Phil is in love with his co-anchor. He’s done everything imaginable to make her return his feelings. It’s likely that Phil’s un-acknowledged need for love is the fulcrum around which this cycle pivots. But how can she love someone so unlovable? She can’t love him until he changes. How can he be changed?

After thousands of years, the strain is starting to show. Phil’s loosing his grip on reality, or reality is wearing thin. We have to intervene. But we have to be careful. The fact that we’ve only recently caught on to what he is, raises the possibility that we’ve intervened already and aren’t aware of it—that we are a part of his past, and that he’s the center that our endless spinning present is looping around. If that’s the case, then it’s too late. Phil will continue to loop, creating a wider and wider vortex, one that will eventually destroy all of reality. One that will create a new bubble of causality—a new ship of history, one that doesn’t include you, us, and everything we know.

Time is an ocean, and we all swim within it. Each of us experiences time differently from our unique perspective. Social animals, genetically similar animals, all living things—swim together. A vast school of minds, shifting, moving, gliding through spacetime. We ride in the wake of a larger creature. An intellect too vast to fathom. You are there, and I was too, before I was pulled out of the water to serve a higher purpose. Perhaps some day you will be called upon to serve as well. The awareness that guards our timeline is vast beyond imagining. Yet it protects and guides us all. It is a being that I am honored to serve.

Phil serves no one but himself. Creatures such as him, are totally self focused. Most live their life selfishly, never truly loving or caring for another. Some get caught in small cycles. Reliving their glory days in their minds. Captured by a moment while the world moves on without them. Never growing or changing with time, they are trapped, bored, and increasingly desperate. Sometimes though, they can tread water. Swim in circles, create a storm. Phil is one such case—and while he needs a lifeline, anything we throw at him has the risk of getting pulled into the storm he’s generating. We risk becoming additional lives trapped in the never ending cycle. For our own safety, we can only intervene once, and it can only be one person. I am the one chosen. If I am captured by his current, if my life repeats, It will only be my life, and I believe the life I choose can make a difference.

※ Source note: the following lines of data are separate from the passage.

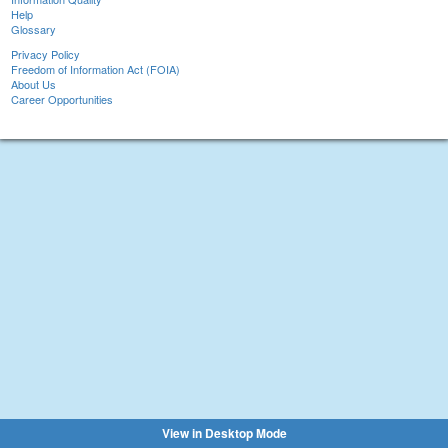
Help
Glossary
Privacy Policy
Freedom of Information Act (FOIA)
About Us
Career Opportunities
View in Desktop Mode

I will insert myself into his first loop. I will appear in an alleyway. The body I inhabit is old, sick, and dressed in rags. I will die before the cycle restarts and he will see me die. Perhaps he’ll try to intervene. If he does, I can reach Phil. My inevitable death will show him that even in his snow globe world of automatons, that there are destinies beyond his control. I will remind him of the fragility of life. He will notice me because in this picture perfect town, I am unusual. On a whim he’ll try to save me. He will fail. That will teach him humility. Perhaps it will teach him mercy. If the lesson isn’t learned, I will appear and die again, and again, and again. This is how I serve.

Time is an ocean in four dimensions. It is in constant motion, and follows predictable patterns. But there are storms, there are whirlpools, and there monsters. But they’re only monsters because they are drowning. As they flail and thrash they pull in and hurt others. But monsters can be reached. The can be saved. But only by self-sacrifice, mercy, and love.